Surprisingly (or not), Ana has a winning strategy. Suppose on her turn Ana is going to fill the place with $10^{2n}$, then she will choose the digit in that place such that the number no longer has any hope of being divisible by either $M = 10^{2n+1} + \frac{10^{2n+1} - 1}{3}$ or $N = 10^{2n} + \frac{10^{2n} - 1}{3}$. Clearly if she can do this, then she manages to win, so it suffices to show this is possible. Say she fills $k \cdot 10^{2n}$, since all digits to the left of this are fixed, there is at most one value of $k$ which is possibly divisible by $M$ and at most $8$ values of $k$ for which it is possibly divisible by $N$ (since $8N > 10^{2n+1}$, so at most $8$ multiples of it can be in this range), so since Ana has $10$ digits, she can pick at least one of them and so wins.

L567 wrote: Surprisingly (or not), Ana has a winning strategy. Suppose on her turn Ana is going to fill the place with $10^{2n}$, then she will choose the digit in that place such that the number no longer has any hope of being divisible by either $M = 10^{2n+1} + \frac{10^{2n+1} - 1}{3}$ or $N = 10^{2n} + \frac{10^{2n} - 1}{3}$. Clearly if she can do this, then she manages to win, so it suffices to show this is possible.

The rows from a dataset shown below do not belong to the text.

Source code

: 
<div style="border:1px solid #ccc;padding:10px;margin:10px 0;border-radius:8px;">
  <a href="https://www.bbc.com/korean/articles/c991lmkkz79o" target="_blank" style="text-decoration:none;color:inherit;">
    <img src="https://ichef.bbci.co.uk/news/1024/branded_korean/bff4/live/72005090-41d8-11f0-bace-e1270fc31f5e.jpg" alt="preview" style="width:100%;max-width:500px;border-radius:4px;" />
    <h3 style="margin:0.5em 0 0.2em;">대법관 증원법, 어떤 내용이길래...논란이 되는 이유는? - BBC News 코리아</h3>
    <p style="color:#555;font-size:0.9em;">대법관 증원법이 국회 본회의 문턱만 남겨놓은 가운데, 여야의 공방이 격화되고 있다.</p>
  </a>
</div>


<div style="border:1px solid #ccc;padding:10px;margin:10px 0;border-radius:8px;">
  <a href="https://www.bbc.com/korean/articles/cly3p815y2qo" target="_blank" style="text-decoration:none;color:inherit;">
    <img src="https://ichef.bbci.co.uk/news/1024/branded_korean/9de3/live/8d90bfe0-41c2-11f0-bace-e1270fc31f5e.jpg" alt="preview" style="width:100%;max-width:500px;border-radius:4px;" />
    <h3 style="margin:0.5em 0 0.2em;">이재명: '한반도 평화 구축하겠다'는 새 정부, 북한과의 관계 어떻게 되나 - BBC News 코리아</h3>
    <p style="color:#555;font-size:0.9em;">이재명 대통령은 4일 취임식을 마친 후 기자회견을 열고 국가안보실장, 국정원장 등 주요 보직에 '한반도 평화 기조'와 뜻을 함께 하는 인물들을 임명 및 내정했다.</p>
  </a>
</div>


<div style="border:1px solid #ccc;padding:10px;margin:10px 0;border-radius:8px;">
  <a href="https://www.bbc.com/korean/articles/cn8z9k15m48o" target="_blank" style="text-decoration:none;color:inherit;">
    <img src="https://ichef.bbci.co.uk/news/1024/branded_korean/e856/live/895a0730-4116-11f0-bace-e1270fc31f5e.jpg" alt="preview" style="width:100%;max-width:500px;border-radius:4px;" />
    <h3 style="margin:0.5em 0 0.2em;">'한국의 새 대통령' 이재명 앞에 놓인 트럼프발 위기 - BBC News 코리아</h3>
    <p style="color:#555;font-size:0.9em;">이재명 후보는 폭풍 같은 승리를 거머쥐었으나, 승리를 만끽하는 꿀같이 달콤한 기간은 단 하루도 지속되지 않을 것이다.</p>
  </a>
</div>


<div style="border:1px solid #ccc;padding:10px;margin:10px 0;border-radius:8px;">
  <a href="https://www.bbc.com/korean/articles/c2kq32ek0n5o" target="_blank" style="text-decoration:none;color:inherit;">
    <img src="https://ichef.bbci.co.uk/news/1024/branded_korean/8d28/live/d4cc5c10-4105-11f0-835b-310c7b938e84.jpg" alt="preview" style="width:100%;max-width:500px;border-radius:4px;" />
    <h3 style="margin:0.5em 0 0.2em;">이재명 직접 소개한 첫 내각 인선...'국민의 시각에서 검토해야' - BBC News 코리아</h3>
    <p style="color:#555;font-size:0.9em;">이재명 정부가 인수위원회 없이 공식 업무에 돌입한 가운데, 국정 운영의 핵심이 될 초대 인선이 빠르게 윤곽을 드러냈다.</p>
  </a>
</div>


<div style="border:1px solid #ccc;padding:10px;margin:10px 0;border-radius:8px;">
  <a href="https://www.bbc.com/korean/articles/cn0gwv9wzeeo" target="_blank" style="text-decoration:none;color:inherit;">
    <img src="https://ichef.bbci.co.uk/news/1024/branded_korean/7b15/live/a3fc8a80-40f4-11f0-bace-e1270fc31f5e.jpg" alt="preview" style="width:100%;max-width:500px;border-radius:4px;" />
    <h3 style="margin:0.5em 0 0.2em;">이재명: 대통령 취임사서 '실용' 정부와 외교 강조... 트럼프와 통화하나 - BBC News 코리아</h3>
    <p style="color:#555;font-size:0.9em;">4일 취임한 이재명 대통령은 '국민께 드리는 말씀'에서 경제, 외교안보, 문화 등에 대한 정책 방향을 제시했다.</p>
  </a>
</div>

Say she fills $k \cdot 10^{2n}$, since all digits to the left of this are fixed, there is at most one value of $k$ which is possibly divisible by $M$ and at most $8$ values of $k$ for which it is possibly divisible by $N$ (since $8N > 10^{2n+1}$, so at most $8$ multiples of it can be in this range), so since Ana has $10$ digits, she can pick at least one of them and so wins. I guess your idea is right, however Ana never places a digit in an empty cell of the form $10^{2n}$ for a $2022$- digit number (she first starts with $10^{2021}$, then $10^{2019}$ etc... So if your argument remains the same for $2n \rightarrow 2n+1$ I guess the proof suffices

Solution from Twitch Solves ISL: Ana wins. All that's needed is: Claim: On Ana's $k$th move for $k=1,2,\dots,1011$, Ana can pick the digit to ensure the final number (no matter what happens after) is neither a multiple of \[ X = \underbrace{133\dots33}_{2024-2k} \]nor \[ Y = \underbrace{1333\dots33}_{2025-2k}. \] Proof. $X$ eliminates at most $8$ choices of digits while $Y$ eliminates at most $1$. $\blacksquare$

Ana has a winning strategy. Let $a_n$ be the number formed by adding $n$ copies of $3$ to the right of $1$. I claim that on Ana's $i$-th move (where $1 \leq i \leq 1011$), she can guarantee that the final number is not divisible by $a_{2023-2k}$ or $a_{2024-2k}$. Indeed, on this step the possible values that $N$ could become lie in an interval of size $10^{2024-2k}$, which can contain at most $8$ multiples of $a_{2023-2k}$ and $1$ of $a_{2024-2k}$, hence one digit can be selected which cannot result in a multiple of $a_{2023-2k}$ or $a_{2024-2k}$. This finishes the problem. $\blacksquare$ Remark (motivation): It's not hard to see that Ana can guarantee $N$ isn't divisible by $13$ or $133$ with only the last digit. This is already pretty good, but results in $1010$ wasted moves and also doesn't guarantee that we can avoid divisibility by $1333$, $13333$, etc. (even though in some sense these are "unlikely" to occur). But then one realizes that we can use these remaining moves to get rid of other possible divisors and solves the problem

We claim that Ana can always win. Note that only $2021$ numbers in $S$ matter. Label the elements $s_1, s_2, \dots, s_{2020} = 133, s_{2021} = 13$ such that $s_i$ has $2023 - i$ digits. Ana first chooses the first digit as $4$ such that $s_1$ can't divide $N$. Claim: For $k \ge 1$, Ana can choose the $2k + 1$ digit such that $N$ can't be divisible by either $s_{2k}$ or $s_{2k+1}$. Proof. By choosing the digit, Ana decides which of the $10$ gaps of size $10^{2022-(2k+1)}$ $N$ falls in. The numbers divisible by $s_{2k}$ cover at most $1$ gap, and the numbers divisible by $s_{2k+1}$ cover at most $\left\lceil \frac{100}{13} \right\rceil = 8$. Thus, at most $9$ gaps contain such a number, so Ana can choose the digit corresponding to the $10$th gap. $\blacksquare$ Repeating this for each of their turns guarentees a win.